# What size router bit do I need?



## Microscopes (Jan 3, 2016)

Sorry for what is probably a stupid question to the professionals on here.

But I am trimming a 3/4 piece of cabinet grade plywood with a router and I am purchasing a round over bit.

1) Do you purchase a 3/4" radius bit for a 3/4" piece of wood? I'm thinking a 3/4" bit would router the entire edge of a 3/4" plywood right?

2) Borrowing my fathers Ryobi R-150. Quite old. I keep reading about "shank" sizes. But I cant figure out what size bit this R-150 takes. Can anyone help me?

Thanks.


----------



## shoot summ (Feb 21, 2014)

Microscopes said:


> Sorry for what is probably a stupid question to the professionals on here.
> 
> But I am trimming a 3/4 piece of cabinet grade plywood with a router and I am purchasing a round over bit.
> 
> ...


The radius has more to do with appearance, than the thickness of the stock.

I've done everything from 1/16" to 3/4" on 3/4" stock.

Are you sure you want to round over the edge of ply? Might not look so great.


----------



## Microscopes (Jan 3, 2016)

shoot summ said:


> The radius has more to do with appearance, than the thickness of the stock.
> 
> I've done everything from 1/16" to 3/4" on 3/4" stock.
> 
> Are you sure you want to round over the edge of ply? Might not look so great.


It's not really about look to be honest.

It's a bench, and the square edge kinda hurts to sit on.


----------



## NickB (Sep 24, 2013)

A 3/4" roundover will round the edge completely. 

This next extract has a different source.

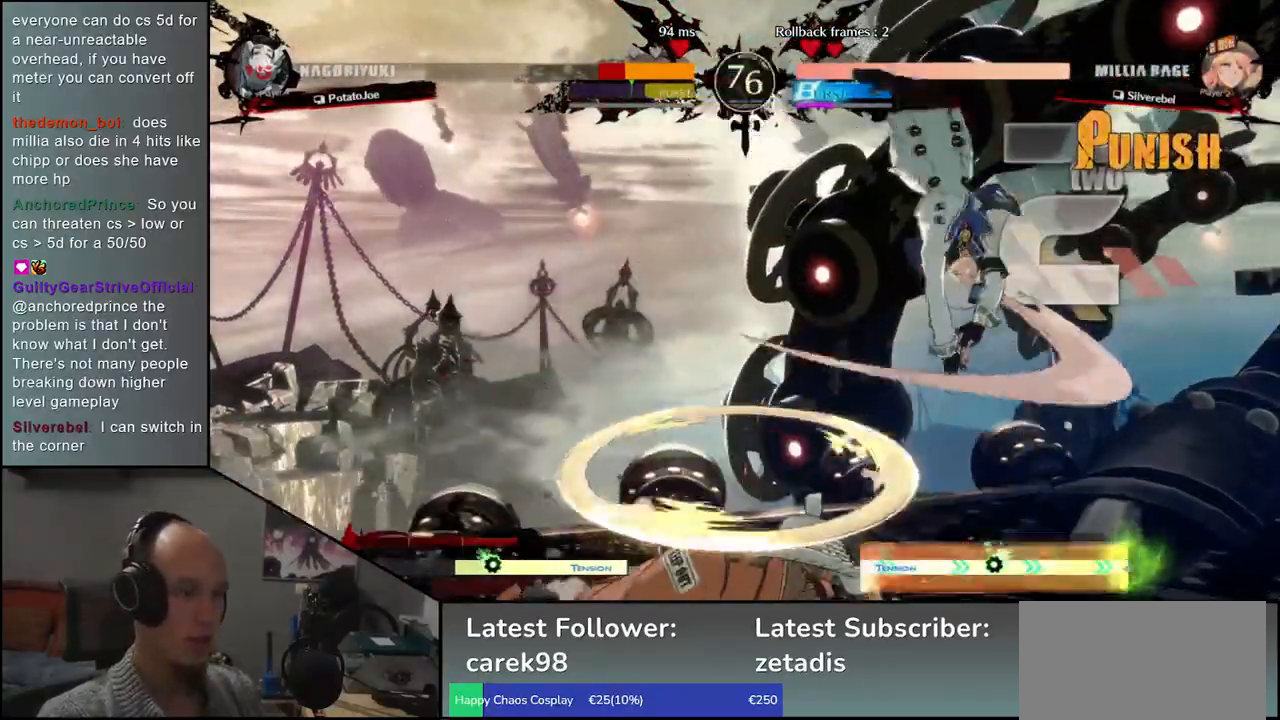
{"buttons": ["R2"], "left_stick": "left", "events": [[383, "R2", "down"]]}
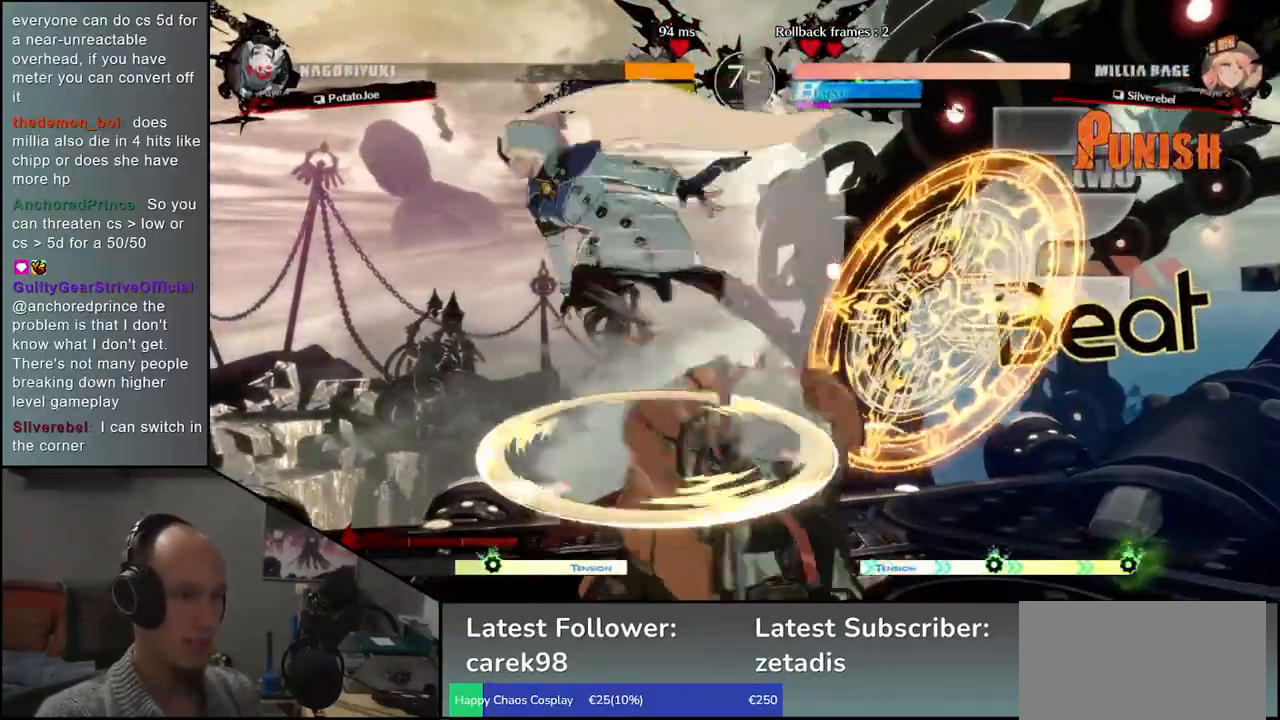
{"buttons": [], "left_stick": "left", "events": [[33, "R2", "up"], [133, "R2", "down"], [250, "R2", "up"]]}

Using the router in the conventional way, like this guy:








... won't work because you won't have any material for the bearing to ride on. So, you'll have to turn the router on edge (scary), use a table with a fence, or clamp on a straightedge.

Most of us don't do complete roundovers (waterfall) often. They're generally not the most attractive edge, particularly on plywood. If you wanted a full bull nose (like a D shape), you have the same problem with not having a bearing surface whether using a 3/8" roundover or an actual bullnose bit.

If you're just looking for an "eased" edge, I'd just use a 1/8" to 1/4" roundover bit on both top and bottom. 

As far as shank size, it depends on the collet in your router. It will be either 1/4" or 1/2" and could have been changed at some point, so you'll have to check it. Probably 1/4".


----------



## Microscopes (Jan 3, 2016)

NickDIY said:


> A 3/4" roundover will round the edge completely.
> 
> Using the router in the conventional way, like this guy:
> 
> ...


Extremely informative.

Thank you so so so much!


----------